The top 6 most common mistakes made on Self Assessment Tax Returns
Article Author: Paul Gough Posted on: November 17, 2016 (Full Author Bio in the box on the right side) 7524 viewsAs a Limited Company contractor your Self Assessment Tax Return (SATR) is due 31 January 2017, so right now it’s probably sitting on your ‘to-do’ list but hasn’t made its way to the top yet.
Whilst we know you’ll want to get it over and done with as soon as possible, it’s very easy to make simple mistakes which can lead to annoying fines from HMRC. So in this blog, Laura Hepworth Senior Client Manager at Intouch Accounting, outlines the top 6 most common mistakes made on your SATR, to ensure you don’t make them.
1. Inaccurate figures
If you’re submitting your SATR by yourself, always ensure you double check all figures (most importantly your salary, dividend and ‘other income’ data). Even if your specialist accountant is filing your SATR for you, it’s still your responsibility to check all information is correct.
2. Missing deadlines
Don’t forget to hit the ‘send’ button once you’ve completed and checked your return. It sounds like a simple step, but many people forget to do it! The Government’s online form allows you to save it and come back to it whenever you wish, so you won’t lose any information, but you must remember to actually submit it no later than 31 January 2017.
3. Not declaring all of your income
You must declare all of your income on your SATR, including any relevant income or capital gains. Should you miss any of this information out, you could face penalties, especially if it is obvious that you have deliberately under-represented your income.
Your SATR must display the following types of income:
1. Any dividend income
2. Salaries from all types of employment throughout the year
3. Any pension income
4. Any property letting income
5. Any Government benefits
6. Interest on savings
7. Employee share schemes
8. Any Capital Gains
9. Any foreign income (which must show proof of tax paid overseas if you have already done so)
ISAs, National Savings, Premium Bonds and prize winnings do not need to be declared.
4. Incorrect Unique Taxpayer Reference (UTR) or National Insurance number
Your SATR could be invalidated if you provide the incorrect UTR or NI number. Your UTR will be on previous correspondence with HMRC if you have previously submitted a SATR. Failing that, you or your accountant can register for Self Assessment, whereby HMRC will send you your UTR.

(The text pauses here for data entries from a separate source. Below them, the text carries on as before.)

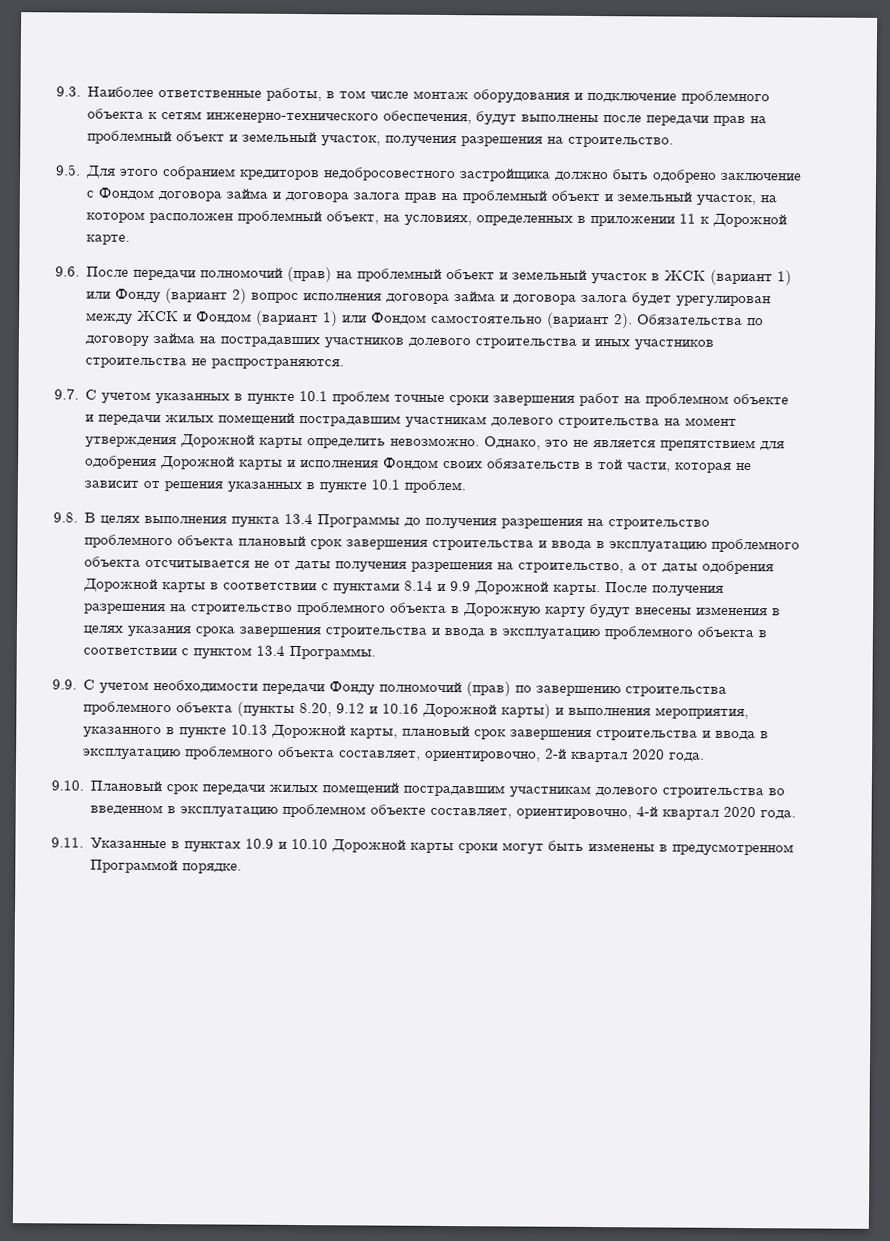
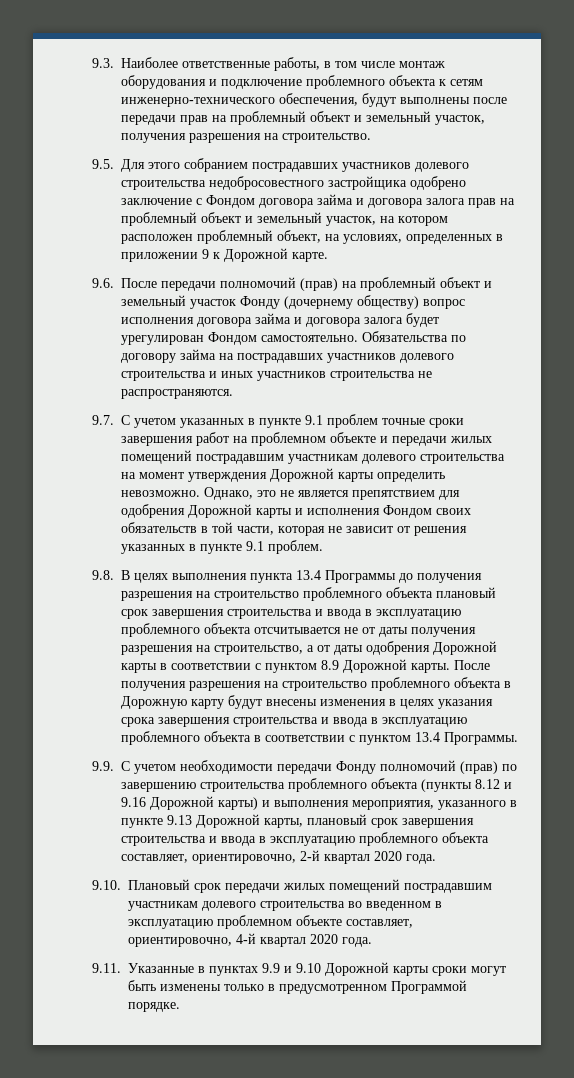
[239,167,650,182] кредиторов недобросовестного застройщика должно быть -> [252,162,469,172] [121,176,407,190] пострадавших участников долевого строительства недобросовестного застройщика
[679,213,697,224] 11 -> [202,249,209,259] 9
[651,269,793,286] [86,288,248,304] в ЖСК (вариант 1) или Фонду (вариант 2) -> [240,295,419,309] Фонду (дочернему обществу)
[86,310,634,329] между ЖСК и Фондом (вариант 1) или Фондом самостоятельно (вариант 2). -> [208,332,358,345] Фондом самостоятельно.
[299,391,329,402] 10.1 -> [305,415,323,425] 9.1
[371,479,401,490] 10.1 -> [246,541,264,551] 9.1
[333,580,472,595] пунктами 8.14 и 9.9 -> [265,660,339,673] пунктом 8.9
[299,703,420,717] 8.20, 9.12 и 10.16 -> [475,779,512,789] [121,797,146,807] 8.12 и 9.16
[231,724,269,735] 10.13 -> [167,815,192,825] 9.13
[245,838,329,850] 10.9 и 10.10 -> [262,963,321,973] 9.9 и 9.10
(656, 847) none -> [224,984,264,991] только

Your NI number will have been given to you when you started working, and will be printed on old pay slips or tax documents.
5. Missing pages
If you receive additional income that is not part of your main tax return, you will often be required to send / submit supplementary pages.
Additional income would include:
- Any life insurance gains
- Interest earnt from gilt-edged and other UK securities, heavily discounted securities, or accrued income profits
- Other tax reliefs (such as any investments in Venture Capital Trust schemes, or EIS)
- Any compensation payments from previous employers, share schemes or employment lump sums
- Any business income receipts taxed as income from a previous tax year
- Non-qualifying distributions and loans written off or stock dividends
6. Poor record keeping
Be it a shoebox under your bed or a drawer in your home office, you must keep all relevant business paperwork in a safe place so that it’s all ready for when you complete your SATR.
To give you an idea of the types of documents a typical contractor will need, see below:
- Records of student loan payments made, pension scheme payments made, payments into an employee share scheme
- Your P60, P11D and P45, plus any salary or benefit-related HMRC paperwork
- Income details of any rental properties and any allowable expenses
- Received child benefit throughout the year (if any)
- Bank statements with any paid interest (plus any basic rate tax that has already been deducted)
- Any charitable gifts you’ve made throughout the tax year (in order to claim tax relief)
- Dividend tax vouchers (from your own personal company and any others)
To summarise - ensure you’re bulletproof
HMRC have a very keen eye for mistakes, so it’s important to ensure you’ve done everything on your part to make sure all information is correct.
Don’t get caught in their firing line, ensure you enlist the services of an expert accountancy firm that specialises in the needs of Limited Company contractors, who will be able to help you get it right first time.